Feng Shui in the Outer Limits: Flower Flow in Your Garden

Whether gardening in a large space or a small patio, there are some elements to consider if you want to be able to call it a Feng Shui garden. Size does not matter, but intention and layout does. Before starting, it is important you determine the overall feeling or theme you want to express. Do you want to use the garden for quiet-time? Do you want to amble through your flowers to get inspired? Is it your intention to create an outdoor space where friends and family can gather? Do you want the area to be kid-friendly? Even if your gardening efforts are confined to a very small spot on the deck, think about what you want to create. Fairy gardens are intended to be small but that doesn’t make them less engaging.

Here are some additional elements to consider whether you’re designing a large back-yard or a small pot.

1. Water. In line with the concept of wind and water, having water in a garden is a natural. If a pond doesn’t seem like the right fit or feels like it would be too much work, a fountain could be integrated into your garden.   A bird-bath is also an option. Japanese gardens use rocks to give the illusion of water. If having water of any kind is out of the question, then a dry bed may be the right answer.

2. Place to sit. This doesn’t have to be complicated—-a rock or tree stump could provide this element. Of course a bench or hammock would also work.  The point of having a place to sit is so you can absorb the energy of the garden, relish the view and assess the next leg of the journey.

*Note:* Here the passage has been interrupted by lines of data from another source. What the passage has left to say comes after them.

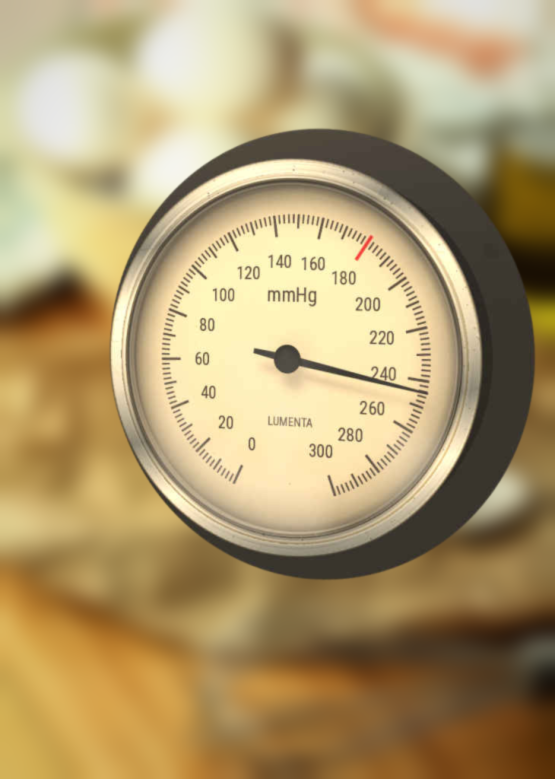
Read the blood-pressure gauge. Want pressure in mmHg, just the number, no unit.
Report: 244
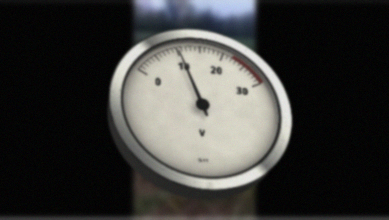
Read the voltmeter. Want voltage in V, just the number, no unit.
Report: 10
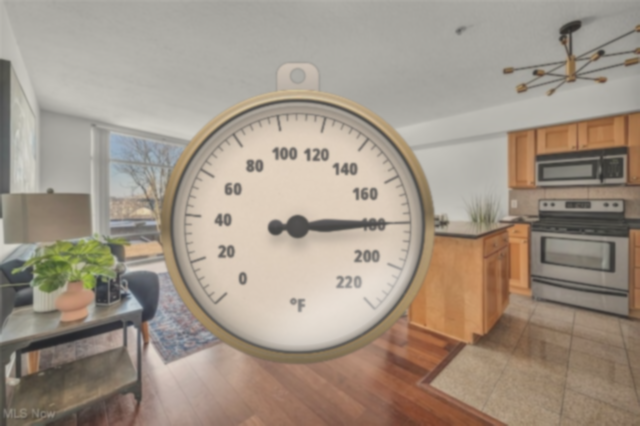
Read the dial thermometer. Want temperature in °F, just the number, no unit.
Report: 180
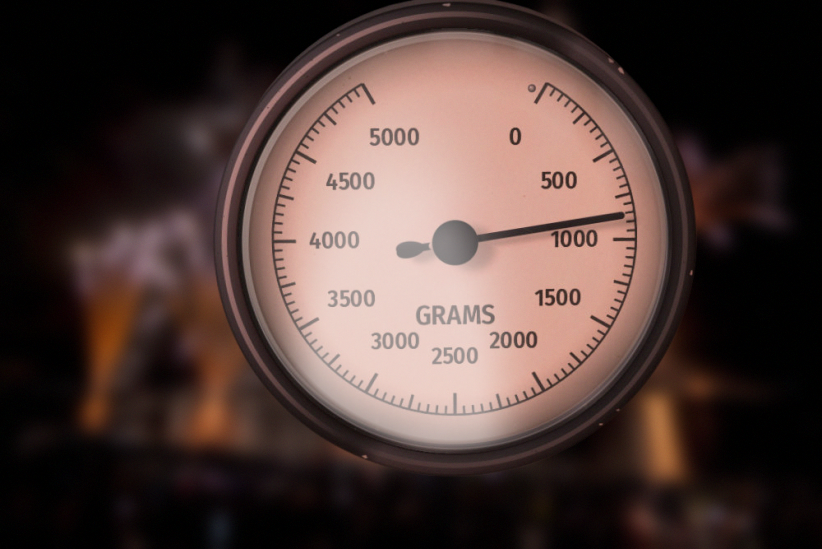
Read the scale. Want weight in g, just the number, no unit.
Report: 850
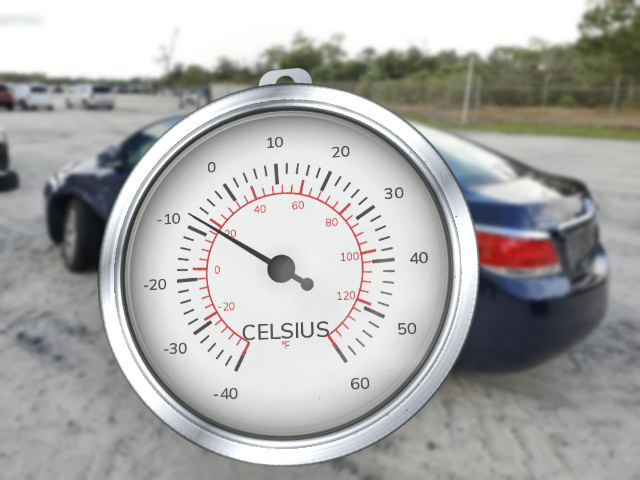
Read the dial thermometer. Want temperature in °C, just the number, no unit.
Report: -8
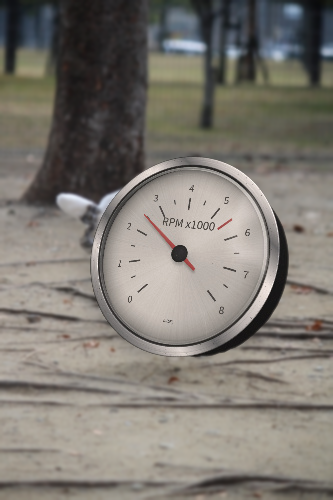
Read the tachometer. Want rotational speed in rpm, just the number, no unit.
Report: 2500
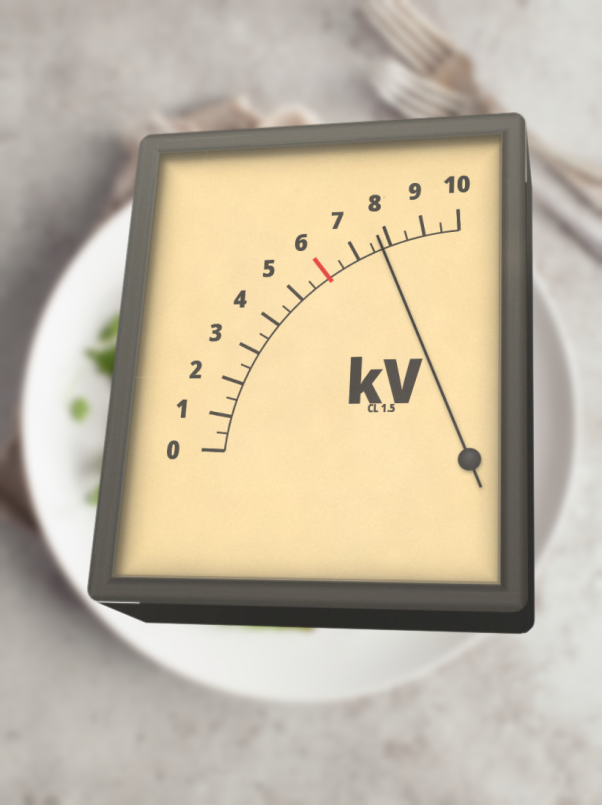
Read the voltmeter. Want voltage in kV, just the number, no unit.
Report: 7.75
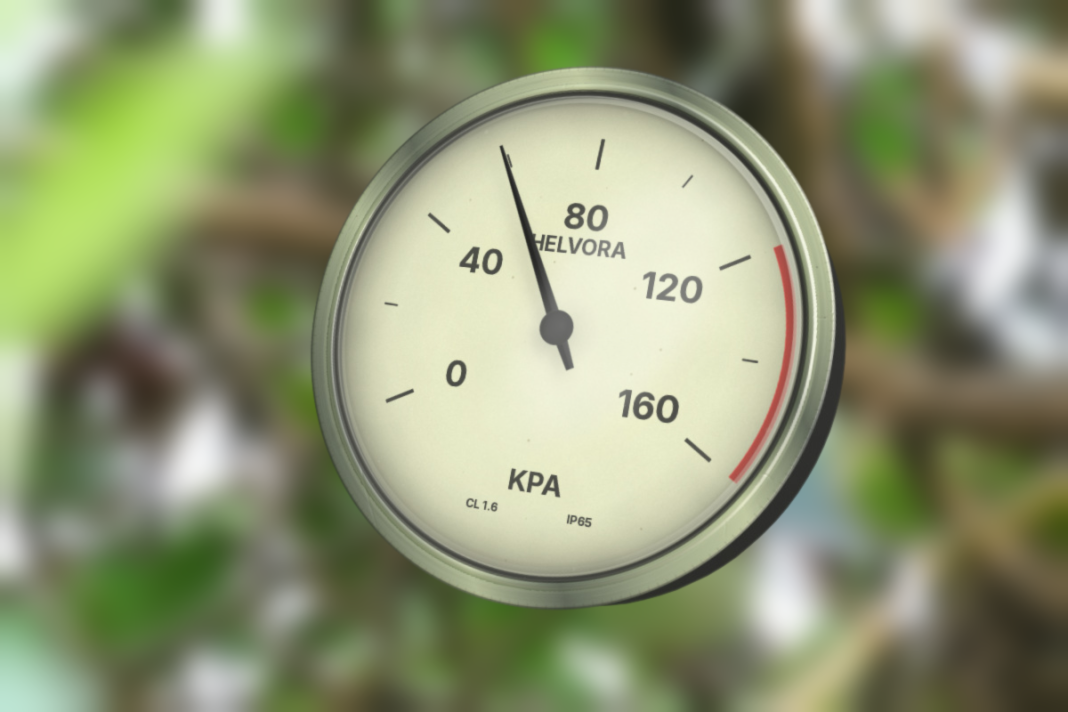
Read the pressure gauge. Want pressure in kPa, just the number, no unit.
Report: 60
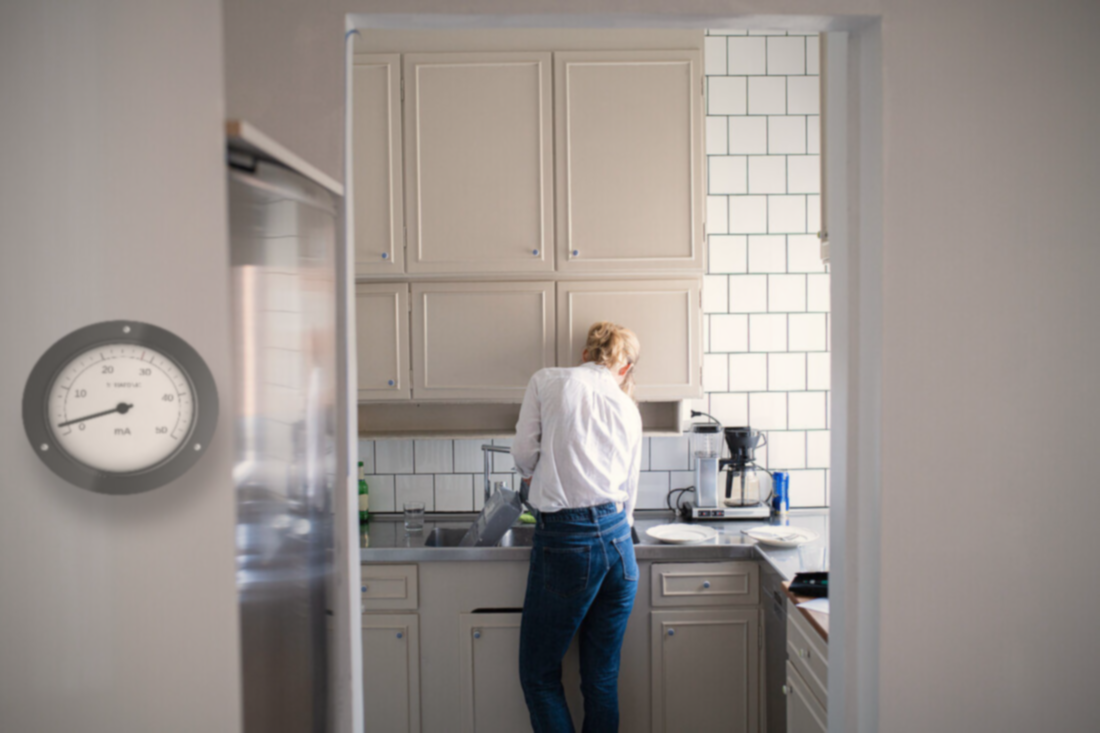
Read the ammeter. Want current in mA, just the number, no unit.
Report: 2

3. Curvy Path. In your Feng Shui garden you should provide an effortless and uncomplicated direction of where to go. A path of flagstones, chips, or round pavers will work as will a foot-worn path where others have walked before. Making it curvy implies a slower pace where ambling and lingering are appropriate. If you garden is small making it difficult to walk through, you still create a path that the eye will follow.

4. Ornamentals. The way to personalize and create a unique garden is with your ornamentals. Although this can easily move into the arena of clutter, a few carefully positioned objects around the garden will offer variety and interest.

These photos are all from our garden. Its exquisite beauty and strength come solely from the labor of my husband Tom who is a master gardener. Needless to say, sitting in this garden has provided us hours of enjoyment and healing, which were the intentions with which he guided this project.